Data provided

┄┄┄┄┄┄

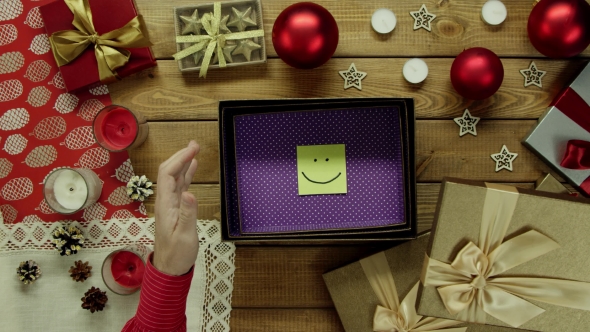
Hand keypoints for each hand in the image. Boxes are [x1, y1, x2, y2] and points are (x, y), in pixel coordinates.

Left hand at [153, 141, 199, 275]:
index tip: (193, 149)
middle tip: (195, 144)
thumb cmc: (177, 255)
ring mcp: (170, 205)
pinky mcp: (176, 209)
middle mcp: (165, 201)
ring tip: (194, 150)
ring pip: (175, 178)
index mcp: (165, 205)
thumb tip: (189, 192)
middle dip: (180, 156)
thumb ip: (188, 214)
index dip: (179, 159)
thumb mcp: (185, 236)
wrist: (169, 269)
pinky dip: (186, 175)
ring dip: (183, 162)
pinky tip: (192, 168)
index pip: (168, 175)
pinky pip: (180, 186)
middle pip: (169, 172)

┄┄┄┄┄┄

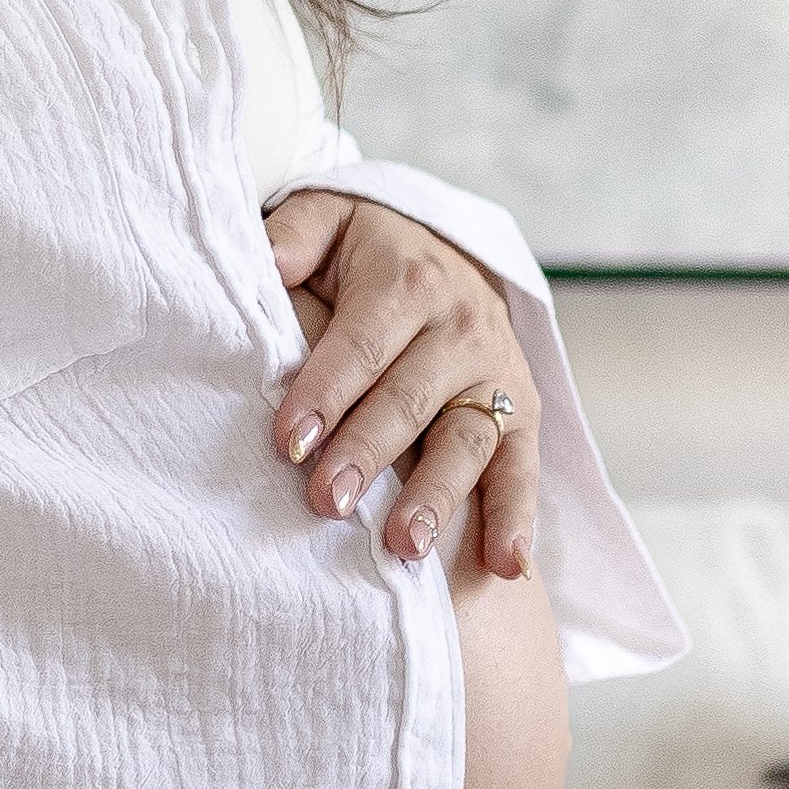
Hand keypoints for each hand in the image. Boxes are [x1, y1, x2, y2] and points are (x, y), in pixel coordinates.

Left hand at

┄┄┄┄┄┄

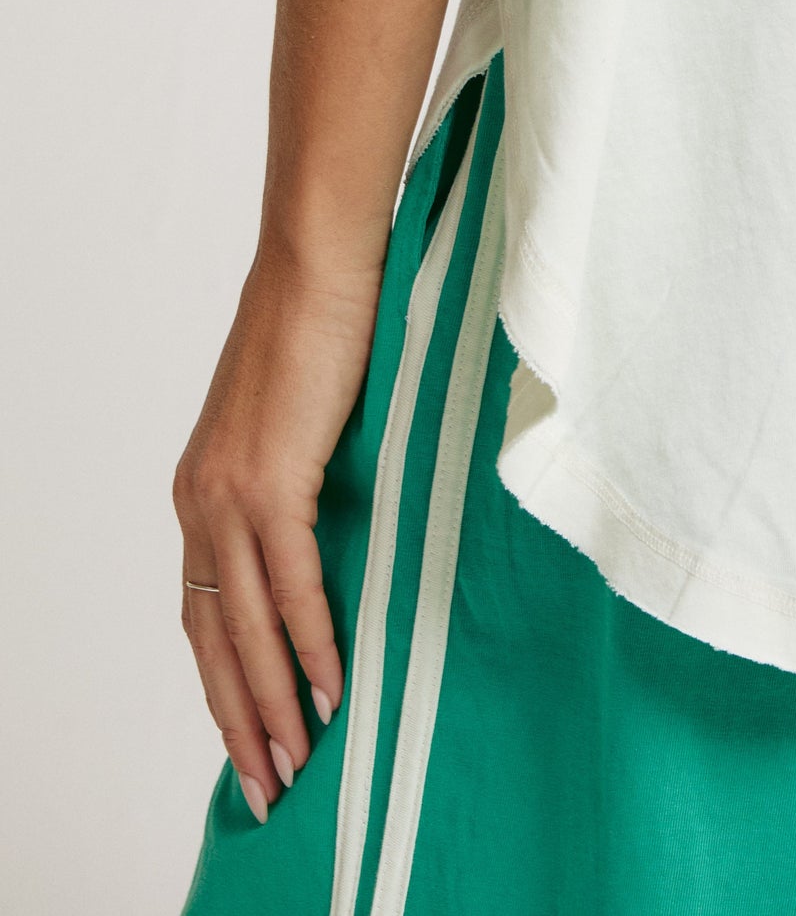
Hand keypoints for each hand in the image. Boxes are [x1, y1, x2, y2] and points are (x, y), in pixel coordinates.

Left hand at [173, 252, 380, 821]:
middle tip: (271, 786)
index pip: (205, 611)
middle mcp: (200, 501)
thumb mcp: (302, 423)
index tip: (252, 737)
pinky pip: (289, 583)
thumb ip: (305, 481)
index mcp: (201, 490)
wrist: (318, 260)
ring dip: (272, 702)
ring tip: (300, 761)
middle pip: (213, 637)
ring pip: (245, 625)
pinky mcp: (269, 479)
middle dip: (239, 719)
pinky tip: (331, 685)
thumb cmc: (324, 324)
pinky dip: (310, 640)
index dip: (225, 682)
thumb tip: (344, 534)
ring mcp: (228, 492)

┄┄┄┄┄┄

Among the entries, find each line that includes the string "pinky" and copy it.

Final answer
pinky mcp: (176, 209)
pinky dip: (186, 175)
pinky tip: (192, 168)
pinky pip: (180, 186)
pinky pip: (289, 583)
pinky mcp: (269, 479)
pinky tip: (331, 685)
pinky dip: (310, 640)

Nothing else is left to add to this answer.